The for-profit Arizona detention facility that was the site of one of the first confirmed cases of COVID-19 among Immigration and Customs Enforcement (ICE) detainees has now become one of the most hard-hit locations in the nation, with at least 76 detained people testing positive as of this past weekend, according to the most recent data that the agency has made available.

Arizona Republic reports that detainees at CoreCivic’s La Palma Correctional Center “have become increasingly desperate” as cases have soared, with dozens begging ICE for release due to medical conditions, including asthma and cancer. "In this place,” they wrote in a letter obtained by Arizona Republic, “hygiene measures are not taken, we do not receive adequate medical treatment or food, and these factors make us more likely to contract the virus.”

Attorney Laura Belous said ICE has failed to provide detainees at La Palma with soap, forcing some to resort to using toothpaste as a cleaning solution. "Our clients also tell us there is no possibility of social distancing in common areas, where people regularly eat at 4-person tables within reach of one another," she said according to Arizona Republic. "Most of the clients I have talked to say they still have a cellmate and cannot maintain 6-foot separation while they sleep or during the many hours per day that they are locked inside while the facility counts detainees."

Fears have only increased following the COVID-19 deaths of a number of immigrants, both in and immediately after being held in ICE custody. 

Carlos Ernesto Escobar Mejia died in a hospital on May 6 after being denied release from California’s Otay Mesa Detention Facility, which has horrifically seen more than double the cases of La Palma.
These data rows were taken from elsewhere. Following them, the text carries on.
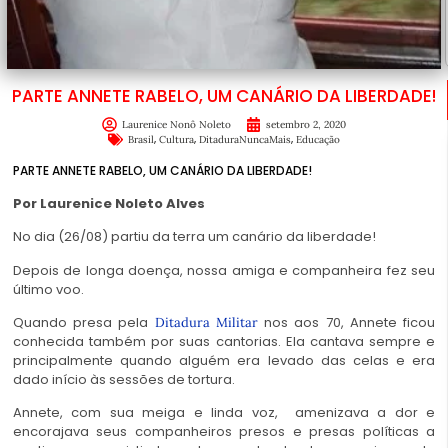
PARTE ANNETE RABELO, UM CANÁRIO DA LIBERDADE!
Laurenice Nonô Noleto
setembro 2, 2020
,
,
,
Brasil
Cultura
DitaduraNuncaMais
Educação
PARTE ANNETE RABELO, UM CANÁRIO DA LIBERDADE!
Por Laurenice Noleto Alves
No dia (26/08) partiu da terra um canário da liberdade!
Depois de longa doença, nossa amiga e companheira fez seu
último voo.
Quando presa pela
nos aos 70, Annete ficou
Ditadura Militar
conhecida também por suas cantorias. Ela cantava sempre e
principalmente quando alguém era levado das celas e era
dado início às sessões de tortura.
Annete, com sua meiga e linda voz, amenizava a dor e
encorajava seus companheiros presos e presas políticas a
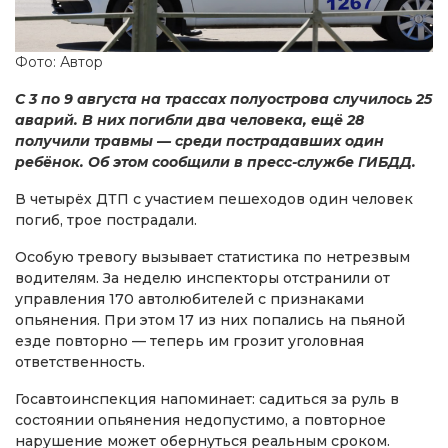
Фото: Автор
С 3 по 9 августа на трассах полуострова случилось 25
аварий. В них погибли два человека, ещё 28
получили травмы — среди пострадавших один
ребёнок. Об этом сообщили в пресс-службе ГИБДД.
В четырёх ДТП с участием пешеходов один человек
погиб, трое пострадали.
Особую тревогу вызывает статистика по нетрезвым
водителям. За неделю инспекторы отстранили от
управления 170 автолюбителей с признаками
опьянения. При этом 17 из них попались на пьяной
езде повторно — теперь им грозит уголовная
ответственность.
Госавтоинспекция напоминает: садиться за руль в
состоянии опьянения недопустимо, а повторное
нарушение может обернуться реальным сроком.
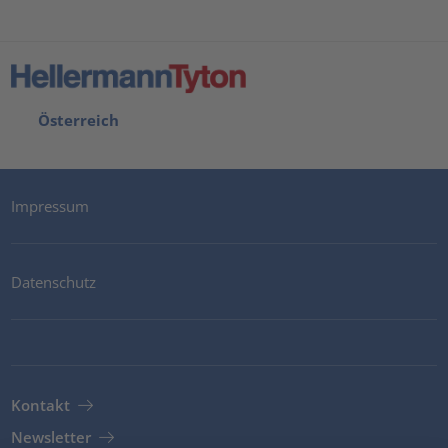
Österreich
Impressum
Datenschutz
Kontakt
Newsletter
On May 19, Óscar López Acosta died after being suddenly released from Ohio’s Morrow County Jail. He’d been detained for 18 months, but was released only after a cellmate tested positive for COVID-19. It was too late. Then on May 24, Arizona Republic reports Santiago Baten-Oxla died in a Georgia hospital from COVID-19 after being jailed at a facility that has been sued in the past for inhumane treatment of detainees.

But even three deaths later, ICE has ignored the calls of immigrant rights advocates and experts who have called on federal immigration officials to release a significant number of people in order to help mitigate the pandemic. Per ICE data, more than 1,400 detainees have tested positive for COVID-19, and “detainees have tested positive at 55 of 220 immigration detention facilities in the country,” Arizona Republic reports. Nearly 26,000 people continue to remain in the agency’s custody as of May 23, including thousands of asylum-seekers who likely would’ve been free in any other administration.
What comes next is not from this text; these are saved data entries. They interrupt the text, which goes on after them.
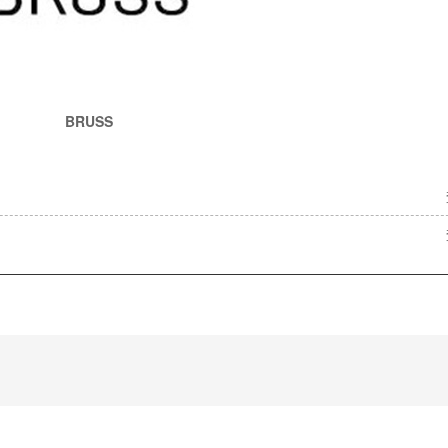
BRUSS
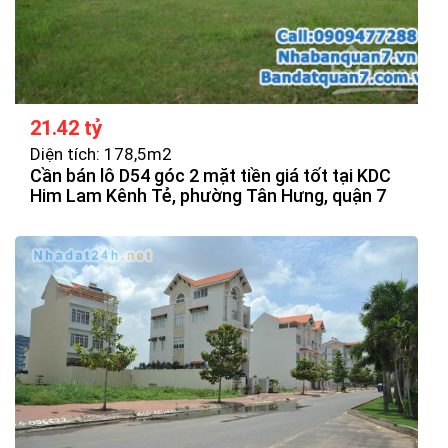
21.42 tỷ
Diện tích: 178,5m2
Cần bán lô D54 góc 2 mặt tiền giá tốt tại KDC
Him Lam Kênh Tẻ, phường Tân Hưng, quận 7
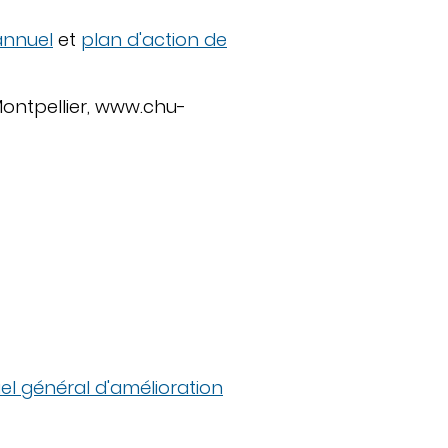
annuel
et
plan d'action de
Montpellier, www.chu-
iel général d'amélioration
The Homeland Security inspector general has said he’s opening an investigation into ICE’s response to the pandemic following a call from more than two dozen Senate Democrats who are drawing attention to reports of detention staffers working closely with detainees without masks or gloves, detainees forced to go without the most basic of hygienic items, and COVID-19 cases rapidly escalating in facilities like Otay Mesa and La Palma. But in the meantime, detainees continue to be needlessly detained at risk to their lives.

"Their letters tell me that they are very concerned and they are very desperate to either get out or get medical attention," advocate Jill Japan told Arizona Republic about asylum-seekers currently detained at La Palma. "And they are concerned that if they get sick they won't be attended to. They are afraid they are going to die.”